Reflexión sobre Hb 13, 8

«¡Jesucristo es el mismo ayer, hoy y por los siglos!»

Antes de que Jesús resucitara a Lázaro, que llevaba cuatro días en el sepulcro, Marta le dijo a Jesús: «Señor, si hubieras estado aquí, mi hermano no habría muerto». Jesús le dijo: «Tu hermano resucitará». Marta le contestó: «Yo sé que resucitará en la resurrección, en el día final». Le dijo Jesús: «Yo soy la resurrección y la vida».

Jesús es el mismo ayer, hoy y por los siglos. Así que Él tiene el mismo poder y puede resucitar a los muertos aun hoy, especialmente a los muertos espiritualmente. Él puede hacer las mismas cosas que hizo cuando estuvo aquí en la tierra. Cuando leemos las vidas de los santos y mártires, vemos que a través de muchos el Señor hizo grandes milagros antes de que murieran, es decir, mientras estaban siendo martirizados. Por ejemplo, los milagros con las fieras, cuando los leones hambrientos en la arena no despedazaban a los mártires, sino que los lamían y se sentaban a sus pies como ovejas. Otras veces, cuando eran encarcelados tras crueles torturas, sus cuerpos se recuperaban completamente al día siguiente. Este fue el caso de innumerables mártires. Algunos incluso fueron arrojados al horno y salieron ilesos. Al ver esto, muchos paganos gritaron: «¡Grande es el Dios de los cristianos!». Gracias a estos milagros se convertían y confesaban a Jesús. Incluso estaban dispuestos a sufrir la misma tortura y la muerte por Él. En la vida de estos mártires y santos se menciona a algunos que resucitaron a los muertos. No por su propio poder, sino que fue el mismo Jesús quien lo hizo por Su divina omnipotencia.
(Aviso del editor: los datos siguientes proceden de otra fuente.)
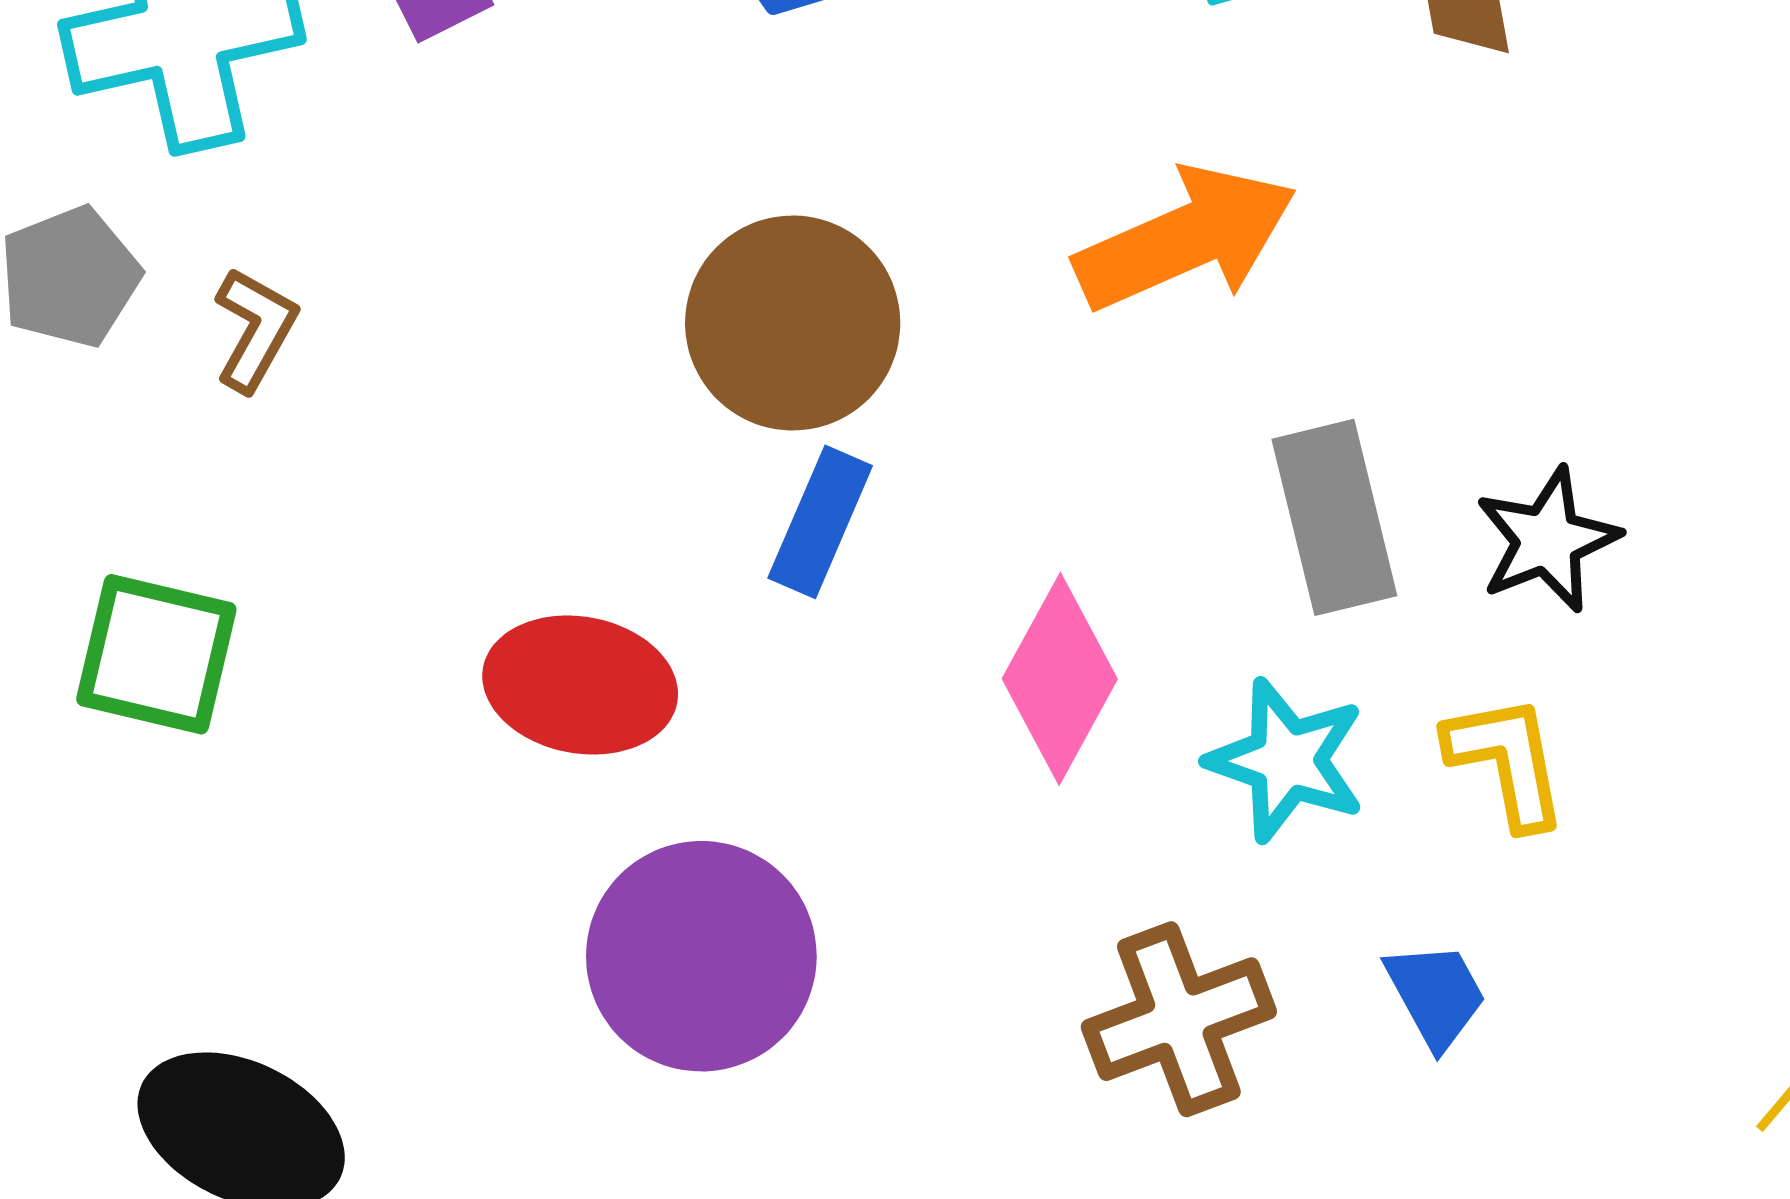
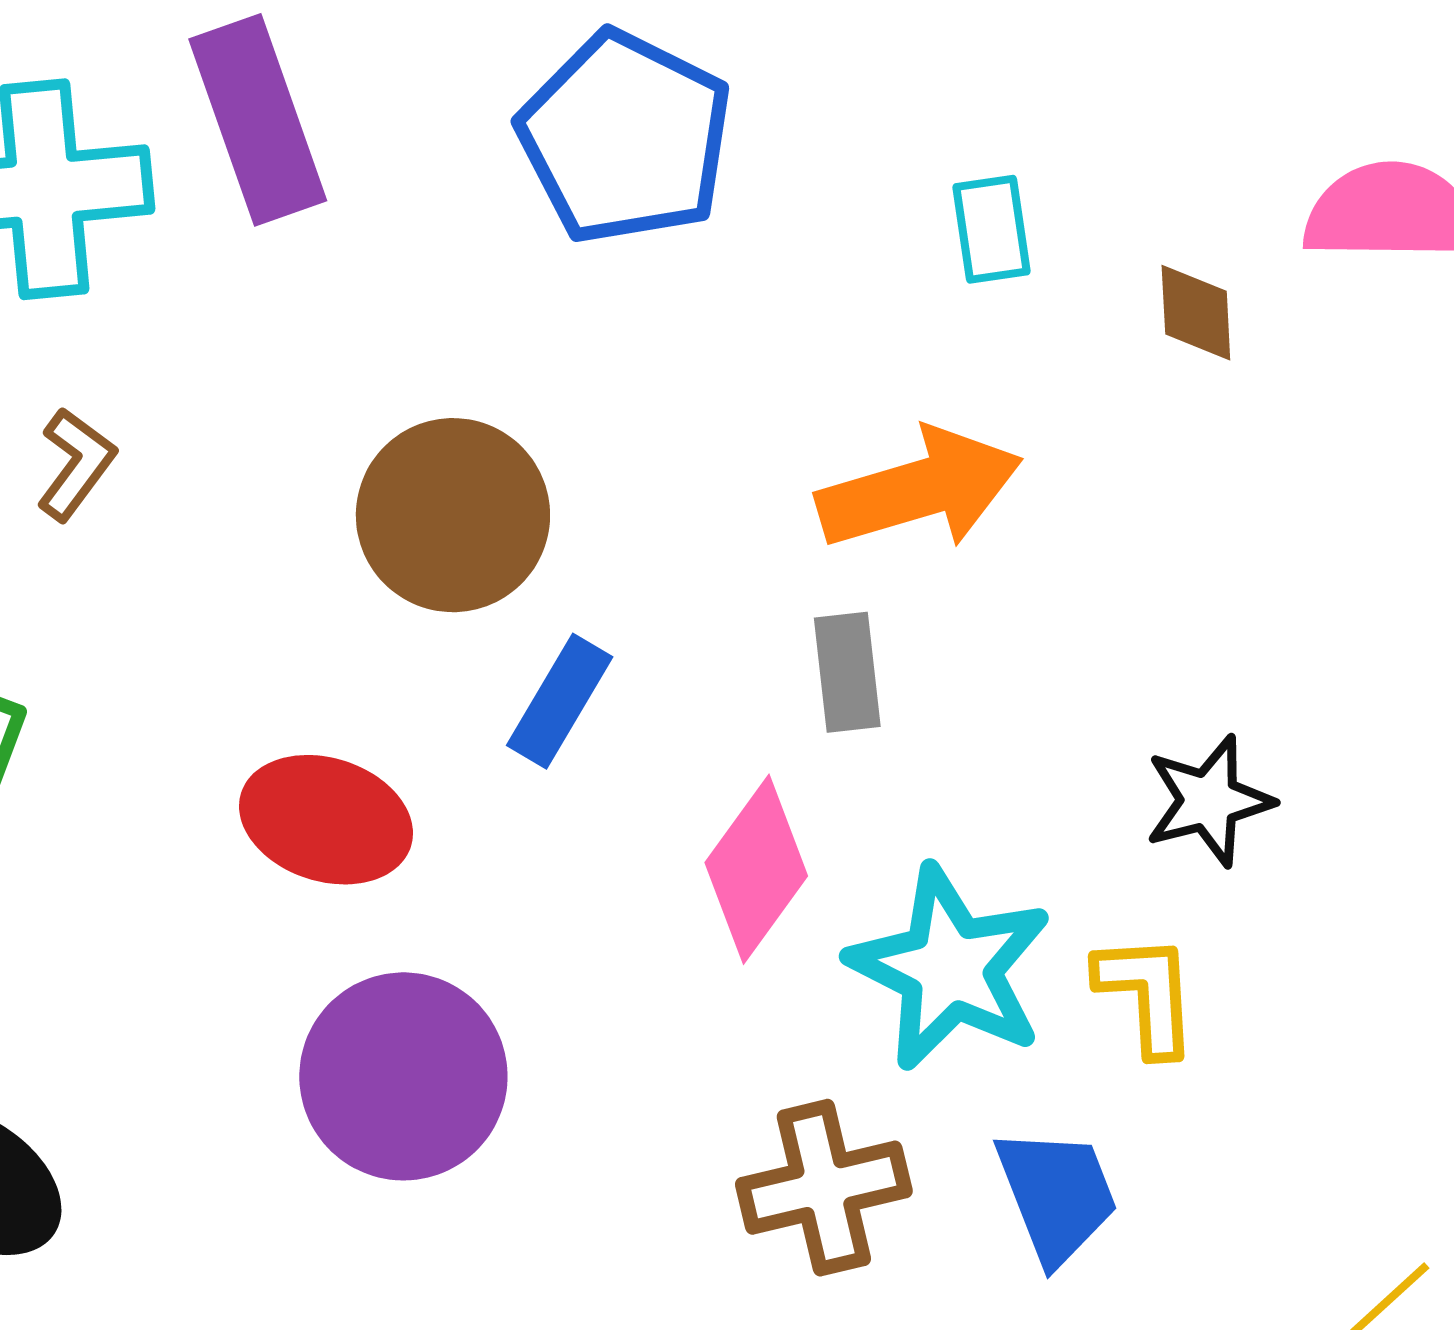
brown circle: (793, 323) -> (453, 515), moved
gray rectangle: (1334, 517) -> (847, 672), moved, size x0.7
cyan star: (1287, 760) -> (950, 968), size x1.4
blue trapezoid: (1436, 995) -> (1057, 1195), size x1.4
Recordemos que Jesús es el mismo hoy. Nosotros, como Marta, creemos que Jesús hizo obras poderosas como se describen en los Evangelios, y también creemos que Jesús no solo resucitó de entre los muertos Él mismo, sino que también nos resucitará en el futuro. Esta es la fe en el Jesús del pasado y del futuro. Pero lo más importante para nosotros es este tiempo, el «ahora» y el «hoy». Necesitamos fuerza para luchar contra el pecado, fuerza para resistir la influencia de este mundo, y por eso tenemos que acudir a Jesús con fe y creer que Él es el mismo. Por ejemplo, levantamos la montaña en oración. Jesús dice al respecto: «Si tenéis fe como un grano de mostaza, diréis a este monte (espiritual): “Quítate y arrójate al mar”, así sucederá». ¿Cómo es eso? Lo hace la omnipotencia de Dios. Lentamente invocamos el nombre de Jesús y damos pasos de fe en unión con Jesús para que esas montes invisibles de demonios se quiten y arrojen al mar del infierno. ¿Pero tenemos fe en ese momento? ¿Estamos unidos a Jesús por la fe? ¿Y recordamos que Él es el mismo hoy, en este momento? ¿Que Su poder omnipotente actúa a través de nuestra oración de fe?

La fe es lo que vence al mundo. Hay una fe falsa y hay una fe bíblica que nos une a Jesús cuando confiamos en Él y en Su Palabra. Él es verdaderamente el mismo ayer, es decir, en el pasado, y también vendrá con poder en el futuro, pero es el mismo hoy. Démonos cuenta de esto sobre todo durante la santa misa, especialmente en el momento de silencio antes y después de la consagración, o durante cualquiera de nuestras oraciones en las que pedimos con fe la intervención de Dios. En ese momento, tenemos que apoyarnos en la Palabra de Dios y no dudar de la omnipotencia de Dios, es decir, de que Jesús está aquí, conmigo y en mí, y que lo hace a través de mi fe.